Il s'exécute, alors que le silence se fait parmi tous les Agents dans l'hélicoptère.

- Ash a été capturé lors d'une mission d'entraînement par des agents de forces spéciales, probablement de la DGDSE, le service secret de renseignement du Niger. Des traceurs dans la ceinture de sa tenue de combat ont permis de suivre son enlèvement jusqu'en Centrafrique et il y a cinq heures, le signal s'est stabilisé dans un complexe fortifié au Sud du pays. Depuis, plus rien, mais il est probable qu'ils se soient débarrassés de tout vêtement pouvant contenir ce type de traceur.

À partir de là, j'essaye de bloquer les images qui arrivent dans mon cerveau. Malgré tout, mes ongles s'enfoncent dans le cuir avec tant de force que je le transperce. Je me détourne brusquement et lâche un chapelet de juron.

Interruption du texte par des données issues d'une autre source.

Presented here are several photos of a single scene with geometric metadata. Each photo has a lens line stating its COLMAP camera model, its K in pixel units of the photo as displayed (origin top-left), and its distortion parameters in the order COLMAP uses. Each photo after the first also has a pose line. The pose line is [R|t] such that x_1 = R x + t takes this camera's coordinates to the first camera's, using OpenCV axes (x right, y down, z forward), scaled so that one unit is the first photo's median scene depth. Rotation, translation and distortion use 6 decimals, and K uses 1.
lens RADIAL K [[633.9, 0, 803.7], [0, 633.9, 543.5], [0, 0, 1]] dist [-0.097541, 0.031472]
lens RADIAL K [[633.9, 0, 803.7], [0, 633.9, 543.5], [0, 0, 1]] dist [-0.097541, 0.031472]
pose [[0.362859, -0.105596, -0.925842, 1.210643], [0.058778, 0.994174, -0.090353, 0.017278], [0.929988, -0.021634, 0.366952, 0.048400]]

- Personne n'a encore été envoyé ? Qu'est-ce que le Hamu Lion fait ? Qu'est-ce qu'on doit faire ? C'est vous qui êtes entraînés pour réagir à cela, merde !

L'Agent Cerf qui semble diriger les opérations croise les bras.

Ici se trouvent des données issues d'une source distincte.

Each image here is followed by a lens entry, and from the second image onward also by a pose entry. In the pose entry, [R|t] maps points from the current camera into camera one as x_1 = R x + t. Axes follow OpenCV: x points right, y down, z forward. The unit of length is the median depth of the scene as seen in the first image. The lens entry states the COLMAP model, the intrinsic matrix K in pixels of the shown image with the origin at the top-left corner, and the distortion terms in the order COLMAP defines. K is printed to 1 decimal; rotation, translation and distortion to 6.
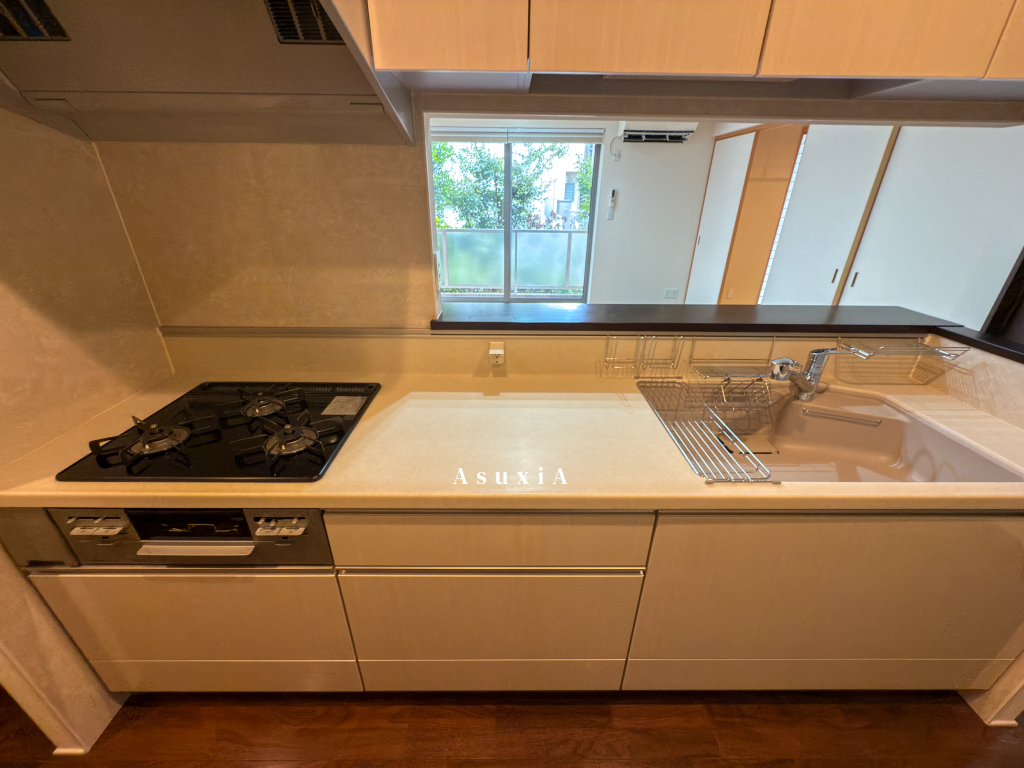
lens RADIAL K [[412.7, 0, 511.9], [0, 412.7, 386.7], [0, 0, 1]] dist [-0.001931, -0.000088]
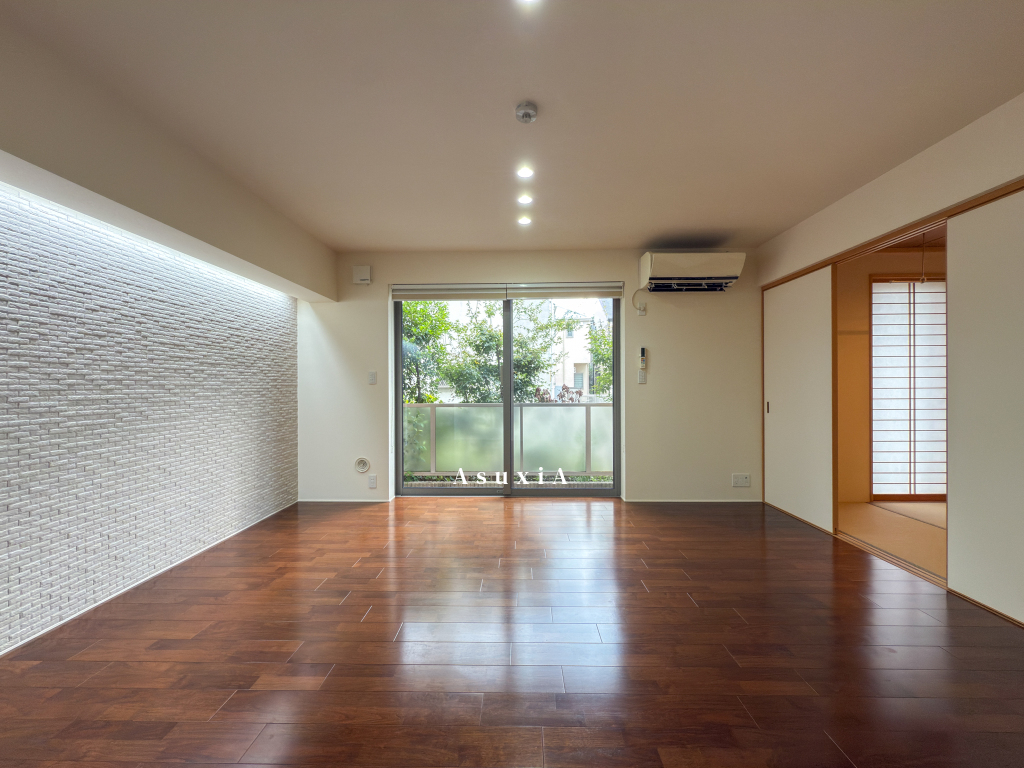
lens RADIAL K [[412.7, 0, 511.9], [0, 412.7, 386.7], [0, 0, 1]] dist [-0.001931, -0.000088]
pose [[0.999392, -0.015053, -0.031456, 0.017641], [-0.000008, 0.901932, -0.431879, -0.056200], [0.034873, 0.431616, 0.901383, 0.239931]]
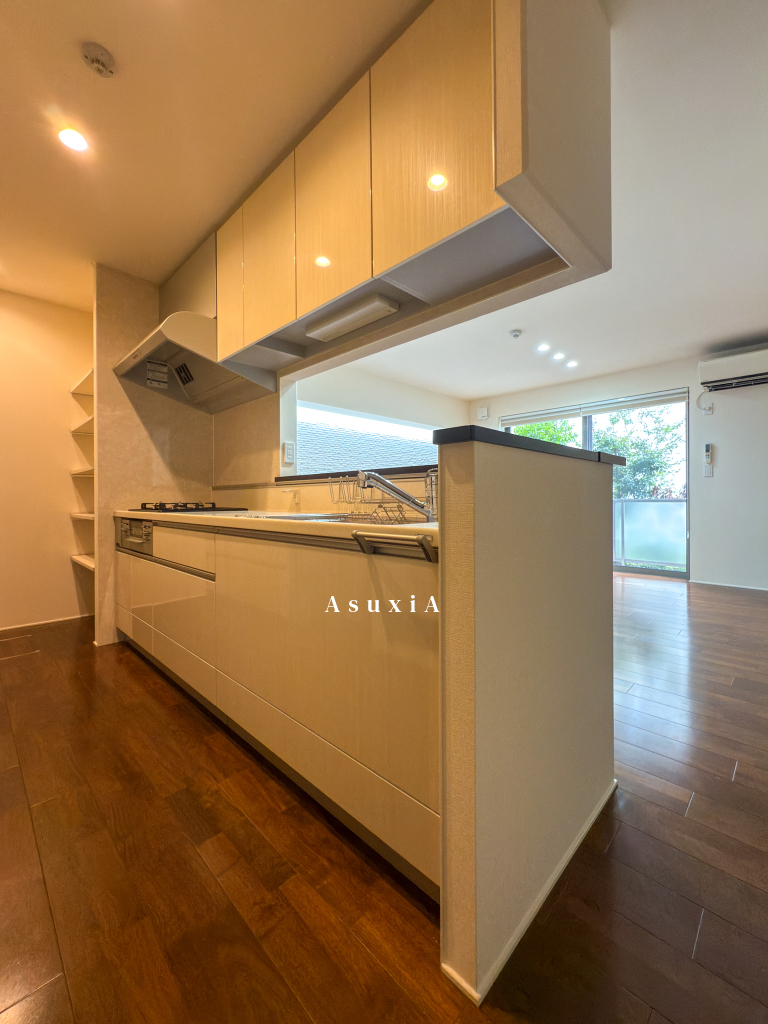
lens RADIAL K [[417.4, 0, 384.0], [0, 417.4, 512.0], [0, 0, 1]] dist [-0.001003, -0.000233]
pose [[0.699337, 0.008091, -0.714746, 0.295216], [-0.297091, 0.912765, -0.280353, 0.071047], [0.650127, 0.408406, 0.640734, 0.046357]]
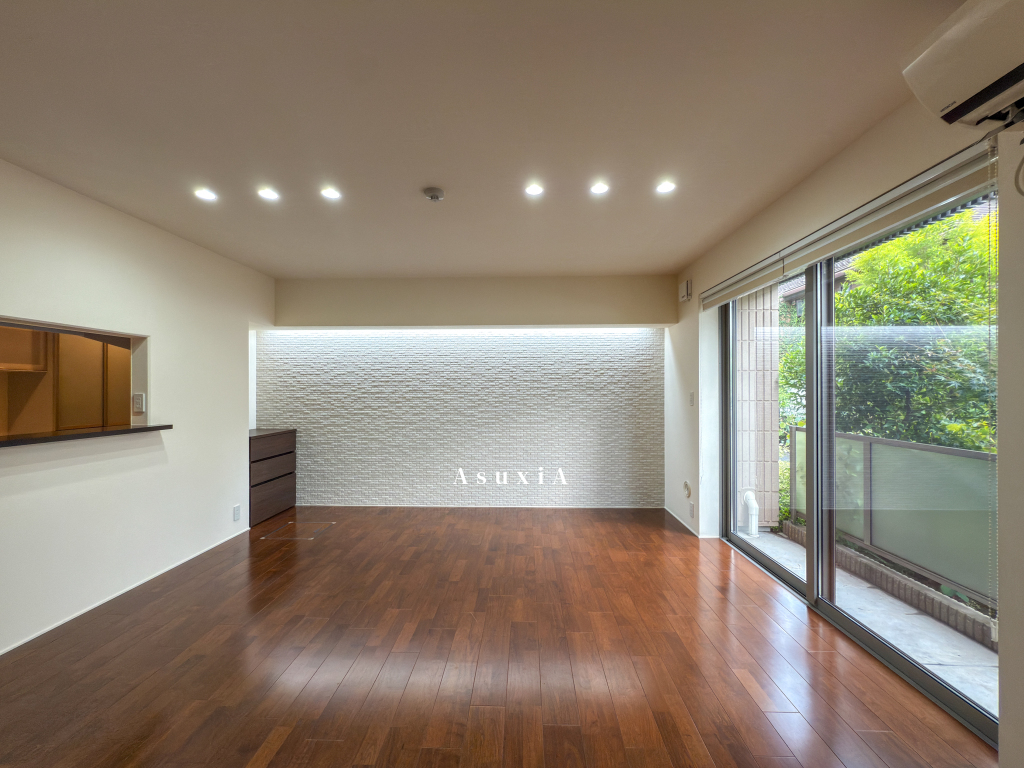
lens RADIAL K [[417.4, 0, 512.0], [0, 417.4, 384.0], [0, 0, 1]] dist [-0.001003, -0.000233]
pose [[-0.049818, -0.022733, -0.998500, 0.368746], [-0.429489, 0.903072, 0.000868, -0.237129], [0.901697, 0.428887, -0.054753, 0.564541]]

- Shari, s'énerver est la pire chose à faire dans cette situation. Nous sommes en train de voler le plus rapidement possible vers le Pavillon des Lions et des Yacks, où une réunion d'urgence est en cours. Ces missions se déroulent dans le cœur même de la base ennemi est sont hautement mortelles. Il faut que tout soit planifié avec exactitude pour que le sauvetage puisse réussir.

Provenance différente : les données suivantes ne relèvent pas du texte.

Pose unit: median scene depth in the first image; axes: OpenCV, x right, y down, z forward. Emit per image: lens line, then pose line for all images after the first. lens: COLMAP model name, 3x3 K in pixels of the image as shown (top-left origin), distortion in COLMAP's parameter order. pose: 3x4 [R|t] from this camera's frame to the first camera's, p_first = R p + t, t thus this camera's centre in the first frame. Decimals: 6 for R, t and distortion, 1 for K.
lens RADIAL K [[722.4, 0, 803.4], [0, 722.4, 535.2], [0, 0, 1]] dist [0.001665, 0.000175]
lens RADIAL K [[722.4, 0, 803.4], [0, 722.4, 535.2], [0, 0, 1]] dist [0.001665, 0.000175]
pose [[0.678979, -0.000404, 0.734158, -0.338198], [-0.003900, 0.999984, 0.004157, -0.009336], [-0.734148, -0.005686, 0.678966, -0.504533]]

- Qu'est-ce que ça veut dire ? Je m'exclame. On va rien faire en attendant ?

Sahan me regarde sans me toucher.

- Depuis cinq heures, les stratèges et responsables logistiques Lions et Yacks travaillent sur la mise à exécution d'un plan de sauvetage. Le nombre de paramètres a prendre en compte est énorme et nous avons très peu d'informations. Il y a beaucoup d'inconnus.

Je secoue la tête.

- Plus le temps passe et plus Ash se fait... se fait...

Le visage de l'Agent Cerf ne cille pas.

- Assieds-toi et laisse-toi examiner par l'équipe médicale. Tu sors de territoire ennemi, nous devons nous assurer qu'on ne t'as pas injecté de traceur, micro ou caméra avant toute discussion.

Je me retourne vers Kaïcha et Laaja, qui arborent une mine aussi sombre que le reste de l'équipage.


...

Le bruit de notre course résonne sur le sol du Pavillon Lion. Kaïcha et Laaja dérapent derrière moi dans le changement de direction et les Lions se plaquent contre les murs pour nous éviter. Je m'élance et abaisse la poignée de la porte de réunion.

"Swissssh."

Je me baisse brusquement. Tchac. Un poignard s'est planté dans la porte juste au-dessus de ma tête. Je relève lentement la tête.

- On est attendu, ironise la voix de Laaja, derrière moi.